Table 3 The most probable change year of the monthly, seasonal and annual temperature series

The results of Mann-Kendall rank and change year tests explained that, year of changing point up to increasing in most of the stations and temperature series was in the 1990s whereas, based on the Mann-Kendall rank test, some stations had such situation in 1980s. Generally, significant change year based on the mentioned methods was found in 1980s and 1990s. A drastic decrease of more than 5 m in the water level of Urmia Lake began in 1990s (Fathian et al. 2014). In this study, it is noticeable that the significant change years of warming trends are close to the beginning of water level decrease in Urmia Lake. Climate change and variability is expected to be more intensive over the next century, due to the ever increasing rate of greenhouse gases emissions (Ashrafi et al. 2012; Manju et al. 2012). Increasing temperature would have some influences on the regions including: increase of the energy demand for cooling, reduce the precipitation amount and consequently dramatic reduction of water resources of the Urmia Lake (Roshan et al. 2010; Roshan et al. 2011; Tisseuil et al. 2013).

4 Conclusions

The long-term trends in monthly, seasonal and annual mean, maximum and minimum air temperatures of the gauge stations of ULB were investigated over the period 1972–2011. The tests conducted on the monthly series detected significant warming trends in the T_mean series which were larger than those in T_max series, and also T_max was found more than T_min series. Furthermore, the significant warming trend of T_max in most of the stations in winter was more than of T_mean and T_min. The spatial distribution of the Modified MK test for the seasonal and annual scales demonstrated that most of the observed trends in the seasonal and annual air temperature series were positive at the 0.05 significance level. Moreover, the results of MW test in this study for shift change detection are in a good fit to outputs of MK test.
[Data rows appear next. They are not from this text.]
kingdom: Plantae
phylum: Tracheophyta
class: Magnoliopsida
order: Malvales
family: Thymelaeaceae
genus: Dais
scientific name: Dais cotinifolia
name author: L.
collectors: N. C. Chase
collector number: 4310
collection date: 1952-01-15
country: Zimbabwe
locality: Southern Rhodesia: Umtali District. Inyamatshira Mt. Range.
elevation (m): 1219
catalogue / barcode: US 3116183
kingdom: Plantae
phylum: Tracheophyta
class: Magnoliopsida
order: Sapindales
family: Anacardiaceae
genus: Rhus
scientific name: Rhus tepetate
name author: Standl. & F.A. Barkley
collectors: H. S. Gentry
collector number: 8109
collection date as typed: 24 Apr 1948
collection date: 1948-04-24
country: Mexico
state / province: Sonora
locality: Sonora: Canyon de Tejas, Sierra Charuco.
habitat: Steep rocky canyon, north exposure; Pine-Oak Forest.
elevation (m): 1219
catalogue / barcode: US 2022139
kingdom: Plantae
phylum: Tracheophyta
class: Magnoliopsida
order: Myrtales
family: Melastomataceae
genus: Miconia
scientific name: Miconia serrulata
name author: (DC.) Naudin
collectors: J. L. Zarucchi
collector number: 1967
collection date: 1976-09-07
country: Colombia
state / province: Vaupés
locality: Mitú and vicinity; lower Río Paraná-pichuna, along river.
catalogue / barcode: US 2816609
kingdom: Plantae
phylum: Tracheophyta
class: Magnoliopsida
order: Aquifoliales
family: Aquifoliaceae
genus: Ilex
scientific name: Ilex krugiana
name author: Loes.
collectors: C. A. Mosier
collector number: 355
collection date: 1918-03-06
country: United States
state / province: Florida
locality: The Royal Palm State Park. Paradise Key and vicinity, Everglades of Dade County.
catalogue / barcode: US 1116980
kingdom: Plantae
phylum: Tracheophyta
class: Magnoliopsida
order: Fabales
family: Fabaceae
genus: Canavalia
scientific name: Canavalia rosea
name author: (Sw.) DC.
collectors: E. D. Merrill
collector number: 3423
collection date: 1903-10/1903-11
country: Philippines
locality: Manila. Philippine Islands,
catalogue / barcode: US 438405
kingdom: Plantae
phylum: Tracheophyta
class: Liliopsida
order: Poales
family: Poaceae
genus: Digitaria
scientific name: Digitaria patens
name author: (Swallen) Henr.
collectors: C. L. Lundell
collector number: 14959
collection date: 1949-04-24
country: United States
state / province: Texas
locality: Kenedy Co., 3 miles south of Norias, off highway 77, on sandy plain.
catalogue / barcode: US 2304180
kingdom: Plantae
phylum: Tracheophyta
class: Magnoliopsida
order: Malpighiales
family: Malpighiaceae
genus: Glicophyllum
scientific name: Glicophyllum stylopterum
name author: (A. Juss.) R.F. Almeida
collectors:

On average, the results of Sen^’s slope estimator showed the magnitude of significant warming trends in annual T_mean, T_max and T_min was (+) 0.58, (+) 0.52 and (+) 0.69 °C per decade, respectively. Overall, although T_min increased at the higher rate than T_mean and T_max, the results revealed similar increasing trends for the air temperature series. The interpolation maps showed that warming trends in the east and west of Urmia Lake were more than southern area. Intensive industrialization and urbanization in the west and mostly in the eastern part of the Lake could be considered as a reason of most warming trends in temperature series in the west and eastern sides.

Generally, in this research significant change year was found in 1980s and 1990s. In this study, it is interesting that significant change years of warming trends are close to the beginning of decreasing water level of the Lake. Consequently, it can be suggested that the warming trends in the temperature series had adversely impacted on the Lake over the past decades.